START EXERCISE INPUTS

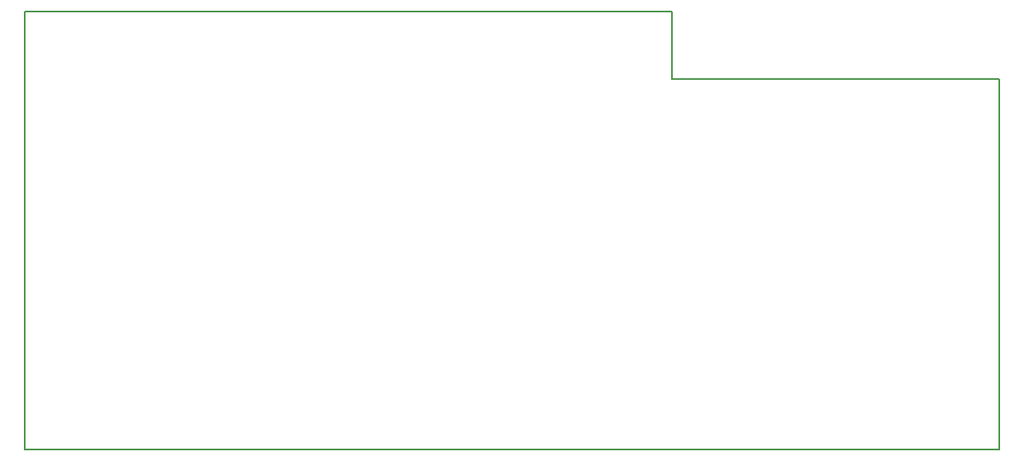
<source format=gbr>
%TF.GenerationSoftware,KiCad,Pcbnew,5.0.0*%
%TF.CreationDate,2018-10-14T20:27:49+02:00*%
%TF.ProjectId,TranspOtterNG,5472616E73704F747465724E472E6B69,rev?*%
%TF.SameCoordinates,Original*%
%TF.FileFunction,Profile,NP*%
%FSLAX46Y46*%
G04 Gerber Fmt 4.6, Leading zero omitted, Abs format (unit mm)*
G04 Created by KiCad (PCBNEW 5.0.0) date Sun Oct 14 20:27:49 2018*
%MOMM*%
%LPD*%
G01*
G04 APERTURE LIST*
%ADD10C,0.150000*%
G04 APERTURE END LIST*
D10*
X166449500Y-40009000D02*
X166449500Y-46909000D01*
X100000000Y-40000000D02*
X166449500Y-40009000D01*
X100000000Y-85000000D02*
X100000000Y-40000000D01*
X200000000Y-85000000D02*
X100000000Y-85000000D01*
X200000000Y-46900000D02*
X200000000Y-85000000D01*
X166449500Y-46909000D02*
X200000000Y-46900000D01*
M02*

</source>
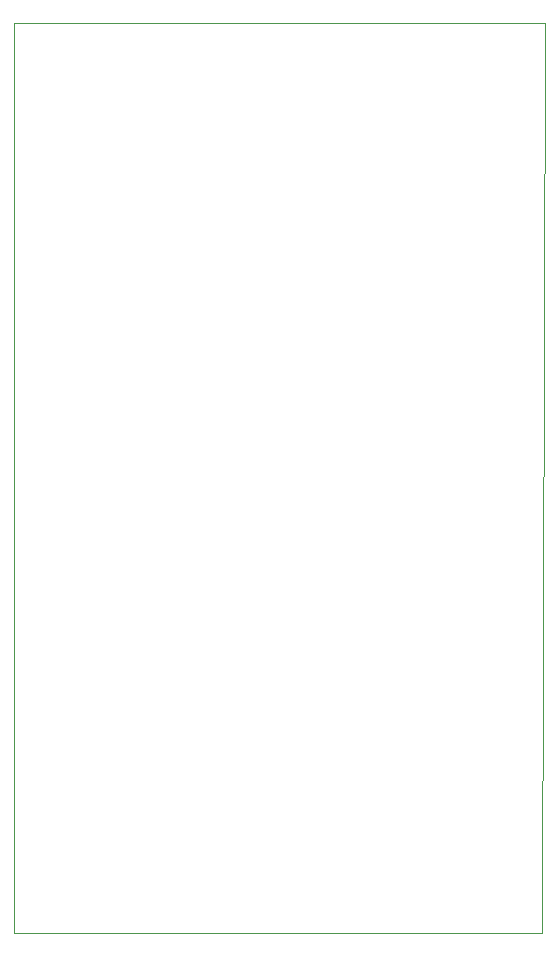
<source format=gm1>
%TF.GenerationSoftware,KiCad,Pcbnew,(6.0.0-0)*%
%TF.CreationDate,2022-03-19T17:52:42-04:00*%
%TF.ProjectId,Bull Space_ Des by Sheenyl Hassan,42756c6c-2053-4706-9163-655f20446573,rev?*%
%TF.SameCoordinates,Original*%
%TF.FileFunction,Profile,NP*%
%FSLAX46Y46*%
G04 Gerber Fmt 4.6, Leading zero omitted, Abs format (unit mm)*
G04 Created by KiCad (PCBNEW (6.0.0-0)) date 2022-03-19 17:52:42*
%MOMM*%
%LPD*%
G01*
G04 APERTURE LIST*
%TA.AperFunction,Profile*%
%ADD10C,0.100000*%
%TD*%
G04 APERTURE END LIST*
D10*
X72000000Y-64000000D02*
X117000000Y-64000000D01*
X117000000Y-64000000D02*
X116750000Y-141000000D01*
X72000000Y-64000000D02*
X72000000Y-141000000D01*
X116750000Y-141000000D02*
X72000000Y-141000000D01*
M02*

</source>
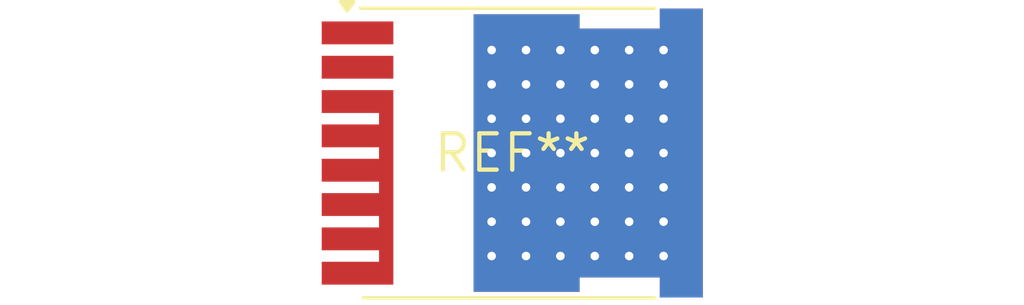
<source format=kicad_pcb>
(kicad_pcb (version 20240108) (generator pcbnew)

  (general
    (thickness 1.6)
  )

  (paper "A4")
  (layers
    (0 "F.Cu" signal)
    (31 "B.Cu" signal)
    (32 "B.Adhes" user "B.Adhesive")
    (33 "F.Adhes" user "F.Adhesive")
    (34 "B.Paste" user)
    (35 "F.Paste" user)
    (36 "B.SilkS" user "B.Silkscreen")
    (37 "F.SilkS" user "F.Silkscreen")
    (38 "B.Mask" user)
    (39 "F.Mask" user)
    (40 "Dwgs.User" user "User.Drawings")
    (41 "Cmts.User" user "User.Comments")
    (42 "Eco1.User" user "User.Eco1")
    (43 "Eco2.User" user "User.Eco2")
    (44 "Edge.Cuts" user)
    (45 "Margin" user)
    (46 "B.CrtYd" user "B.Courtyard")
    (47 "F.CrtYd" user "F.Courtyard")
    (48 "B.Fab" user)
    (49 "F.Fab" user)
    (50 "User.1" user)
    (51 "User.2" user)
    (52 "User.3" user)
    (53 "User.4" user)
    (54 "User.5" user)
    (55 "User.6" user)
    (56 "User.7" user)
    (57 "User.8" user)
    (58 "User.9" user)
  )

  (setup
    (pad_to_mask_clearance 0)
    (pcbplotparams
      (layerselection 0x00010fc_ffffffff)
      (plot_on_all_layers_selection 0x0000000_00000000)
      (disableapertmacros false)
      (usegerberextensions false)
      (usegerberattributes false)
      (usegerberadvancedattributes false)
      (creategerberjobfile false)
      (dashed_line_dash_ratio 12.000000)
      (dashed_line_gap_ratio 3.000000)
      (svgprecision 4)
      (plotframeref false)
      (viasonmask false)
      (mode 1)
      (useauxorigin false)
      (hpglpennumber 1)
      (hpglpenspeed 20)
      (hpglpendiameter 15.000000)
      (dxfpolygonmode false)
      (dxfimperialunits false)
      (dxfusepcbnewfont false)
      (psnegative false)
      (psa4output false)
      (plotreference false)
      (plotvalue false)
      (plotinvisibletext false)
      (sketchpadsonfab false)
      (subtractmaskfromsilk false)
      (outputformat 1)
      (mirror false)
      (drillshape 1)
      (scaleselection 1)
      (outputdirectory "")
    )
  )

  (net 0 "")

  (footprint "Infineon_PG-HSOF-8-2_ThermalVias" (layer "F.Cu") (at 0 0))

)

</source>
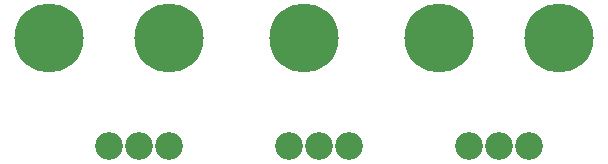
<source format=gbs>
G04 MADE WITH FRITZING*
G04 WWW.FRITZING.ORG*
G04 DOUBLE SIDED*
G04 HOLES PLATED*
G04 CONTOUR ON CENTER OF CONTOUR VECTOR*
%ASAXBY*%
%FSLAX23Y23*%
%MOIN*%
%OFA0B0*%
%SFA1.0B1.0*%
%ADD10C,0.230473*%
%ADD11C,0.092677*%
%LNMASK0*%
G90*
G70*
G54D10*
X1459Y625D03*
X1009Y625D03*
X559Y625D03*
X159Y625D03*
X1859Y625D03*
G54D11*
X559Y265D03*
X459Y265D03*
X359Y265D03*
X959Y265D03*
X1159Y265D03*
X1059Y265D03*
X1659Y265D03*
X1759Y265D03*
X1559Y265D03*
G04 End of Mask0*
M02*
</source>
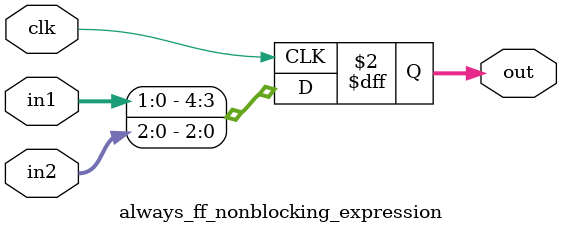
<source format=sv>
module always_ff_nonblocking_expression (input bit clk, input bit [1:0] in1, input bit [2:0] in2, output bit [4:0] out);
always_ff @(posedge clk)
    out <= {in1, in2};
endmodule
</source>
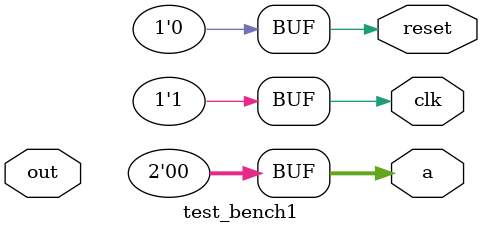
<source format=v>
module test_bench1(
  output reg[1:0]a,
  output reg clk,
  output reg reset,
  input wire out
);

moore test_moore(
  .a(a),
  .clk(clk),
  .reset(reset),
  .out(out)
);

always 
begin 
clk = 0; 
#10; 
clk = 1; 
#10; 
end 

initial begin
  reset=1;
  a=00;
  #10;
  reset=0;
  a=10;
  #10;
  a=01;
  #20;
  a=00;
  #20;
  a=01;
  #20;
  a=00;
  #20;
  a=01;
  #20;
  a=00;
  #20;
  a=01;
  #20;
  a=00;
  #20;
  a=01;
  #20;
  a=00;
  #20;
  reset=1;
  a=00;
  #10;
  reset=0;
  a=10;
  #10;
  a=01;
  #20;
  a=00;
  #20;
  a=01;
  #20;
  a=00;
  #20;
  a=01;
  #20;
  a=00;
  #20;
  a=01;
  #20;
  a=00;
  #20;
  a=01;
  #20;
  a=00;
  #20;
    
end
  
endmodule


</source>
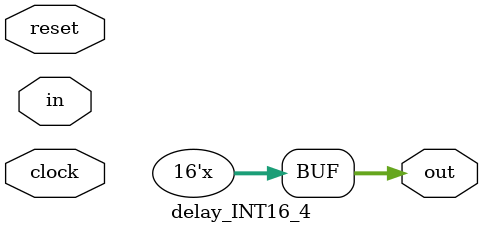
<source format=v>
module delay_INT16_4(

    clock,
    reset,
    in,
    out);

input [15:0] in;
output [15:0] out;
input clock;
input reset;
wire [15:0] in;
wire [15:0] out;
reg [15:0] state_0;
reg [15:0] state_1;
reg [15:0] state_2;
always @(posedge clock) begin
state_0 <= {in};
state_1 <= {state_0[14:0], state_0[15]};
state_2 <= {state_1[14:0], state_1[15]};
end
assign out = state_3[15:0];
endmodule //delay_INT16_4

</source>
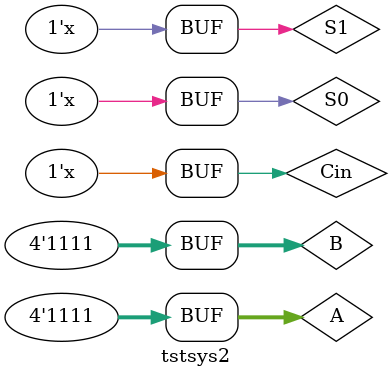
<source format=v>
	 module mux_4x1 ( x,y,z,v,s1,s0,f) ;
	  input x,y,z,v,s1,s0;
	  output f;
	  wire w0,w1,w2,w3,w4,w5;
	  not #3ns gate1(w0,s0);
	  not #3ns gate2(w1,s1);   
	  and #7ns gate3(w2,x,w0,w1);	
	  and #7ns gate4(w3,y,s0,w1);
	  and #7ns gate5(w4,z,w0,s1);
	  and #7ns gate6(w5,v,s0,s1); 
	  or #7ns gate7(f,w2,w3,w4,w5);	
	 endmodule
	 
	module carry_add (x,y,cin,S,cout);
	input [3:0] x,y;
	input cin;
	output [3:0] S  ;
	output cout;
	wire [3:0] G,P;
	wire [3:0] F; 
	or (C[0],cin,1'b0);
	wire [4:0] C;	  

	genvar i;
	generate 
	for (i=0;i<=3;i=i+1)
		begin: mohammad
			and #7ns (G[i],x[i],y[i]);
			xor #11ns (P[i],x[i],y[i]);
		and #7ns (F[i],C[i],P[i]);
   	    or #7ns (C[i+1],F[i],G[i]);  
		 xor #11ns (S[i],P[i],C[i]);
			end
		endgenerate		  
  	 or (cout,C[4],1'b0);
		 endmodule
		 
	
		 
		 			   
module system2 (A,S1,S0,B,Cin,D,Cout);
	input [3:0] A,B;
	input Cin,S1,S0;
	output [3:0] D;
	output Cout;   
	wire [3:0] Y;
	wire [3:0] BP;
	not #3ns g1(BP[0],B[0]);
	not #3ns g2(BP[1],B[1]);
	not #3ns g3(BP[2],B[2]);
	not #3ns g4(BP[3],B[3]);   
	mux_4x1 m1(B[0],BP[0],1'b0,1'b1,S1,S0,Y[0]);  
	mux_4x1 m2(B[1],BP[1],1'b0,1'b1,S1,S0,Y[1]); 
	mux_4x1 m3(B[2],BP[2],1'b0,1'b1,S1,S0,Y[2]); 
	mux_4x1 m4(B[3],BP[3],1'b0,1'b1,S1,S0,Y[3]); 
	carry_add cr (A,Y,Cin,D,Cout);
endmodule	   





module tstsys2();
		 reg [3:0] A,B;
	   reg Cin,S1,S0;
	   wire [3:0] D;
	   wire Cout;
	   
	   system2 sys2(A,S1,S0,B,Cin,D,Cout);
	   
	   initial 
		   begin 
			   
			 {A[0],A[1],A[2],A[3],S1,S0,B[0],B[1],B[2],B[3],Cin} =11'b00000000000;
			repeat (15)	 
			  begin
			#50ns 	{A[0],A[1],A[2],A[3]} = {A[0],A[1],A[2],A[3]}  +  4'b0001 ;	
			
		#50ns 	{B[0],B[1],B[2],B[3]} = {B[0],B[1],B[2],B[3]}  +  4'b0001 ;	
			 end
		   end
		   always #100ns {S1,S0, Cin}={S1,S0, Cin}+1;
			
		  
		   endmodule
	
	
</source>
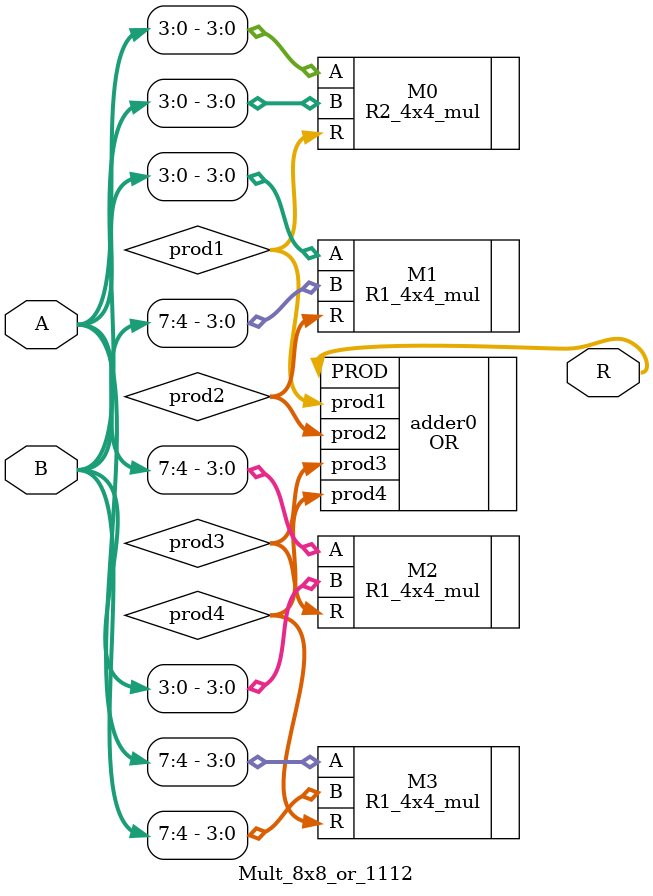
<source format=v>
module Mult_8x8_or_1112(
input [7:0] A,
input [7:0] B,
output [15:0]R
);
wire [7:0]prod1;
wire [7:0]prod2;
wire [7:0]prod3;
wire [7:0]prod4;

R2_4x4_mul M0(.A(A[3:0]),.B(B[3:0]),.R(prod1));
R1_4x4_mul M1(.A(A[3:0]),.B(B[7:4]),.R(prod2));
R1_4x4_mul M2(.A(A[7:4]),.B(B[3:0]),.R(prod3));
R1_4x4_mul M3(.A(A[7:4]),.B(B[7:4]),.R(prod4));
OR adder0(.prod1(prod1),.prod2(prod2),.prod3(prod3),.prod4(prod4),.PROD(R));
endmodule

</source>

END EXERCISE INPUTS

### [TRY IT]
Word for word, retype the lines in the entries above that run from the one with "(plotreference false)" through the one with "not #3ns gate1(w0,s0);". Both ends count; pictures do not.

### [RESPONSE TO THIS TASK]
      (plotreference false)
      (plotvalue false)
      (plotinvisibletext false)
      (sketchpadsonfab false)
      (subtractmaskfromsilk false)
      (outputformat 1)
      (mirror false)
      (drillshape 1)
      (scaleselection 1)
      (outputdirectory "")
    )
  )

  (net 0 "")

  (footprint "Infineon_PG-HSOF-8-2_ThermalVias" (layer "F.Cu") (at 0 0))

)

</source>
<source format=gbs>
G04 MADE WITH FRITZING*
G04 WWW.FRITZING.ORG*
G04 DOUBLE SIDED*
G04 HOLES PLATED*
G04 CONTOUR ON CENTER OF CONTOUR VECTOR*
%ASAXBY*%
%FSLAX23Y23*%
%MOIN*%
%OFA0B0*%
%SFA1.0B1.0*%
%ADD10C,0.230473*%
%ADD11C,0.092677*%
%LNMASK0*%
G90*
G70*
G54D10*
X1459Y625D03*
X1009Y625D03*
X559Y625D03*
X159Y625D03*
X1859Y625D03*
G54D11*
X559Y265D03*
X459Y265D03*
X359Y265D03*
X959Y265D03*
X1159Y265D03*
X1059Y265D03*
X1659Y265D03*
X1759Y265D03*
X1559Y265D03*
G04 End of Mask0*
M02*
</source>
<source format=sv>
module always_ff_nonblocking_expression (input bit clk, input bit [1:0] in1, input bit [2:0] in2, output bit [4:0] out);
always_ff @(posedge clk)
    out <= {in1, in2};
endmodule
</source>
<source format=v>
module test_bench1(
  output reg[1:0]a,
  output reg clk,
  output reg reset,
  input wire out
);

moore test_moore(
  .a(a),
  .clk(clk),
  .reset(reset),
  .out(out)
);

always 
begin 
clk = 0; 
#10; 
clk = 1; 
#10; 
end 

initial begin
  reset=1;
  a=00;
  #10;
  reset=0;
  a=10;
  #10;
  a=01;
  #20;
  a=00;
  #20;
  a=01;
  #20;
  a=00;
  #20;
  a=01;
  #20;
  a=00;
  #20;
  a=01;
  #20;
  a=00;
  #20;
  a=01;
  #20;
  a=00;
  #20;
  reset=1;
  a=00;
  #10;
  reset=0;
  a=10;
  #10;
  a=01;
  #20;
  a=00;
  #20;
  a=01;
  #20;
  a=00;
  #20;
  a=01;
  #20;
  a=00;
  #20;
  a=01;
  #20;
  a=00;
  #20;
  a=01;
  #20;
  a=00;
  #20;
    
end
  
endmodule


</source>
<source format=v>
module delay_INT16_4(

    clock,
    reset,
    in,
    out);

input [15:0] in;
output [15:0] out;
input clock;
input reset;
wire [15:0] in;
wire [15:0] out;
reg [15:0] state_0;
reg [15:0] state_1;
reg [15:0] state_2;
always @(posedge clock) begin
state_0 <= {in};
state_1 <= {state_0[14:0], state_0[15]};
state_2 <= {state_1[14:0], state_1[15]};
end
assign out = state_3[15:0];
endmodule //delay_INT16_4

</source>
<source format=v>
	 module mux_4x1 ( x,y,z,v,s1,s0,f) ;
	  input x,y,z,v,s1,s0;
	  output f;
	  wire w0,w1,w2,w3,w4,w5;
	  not #3ns gate1(w0,s0);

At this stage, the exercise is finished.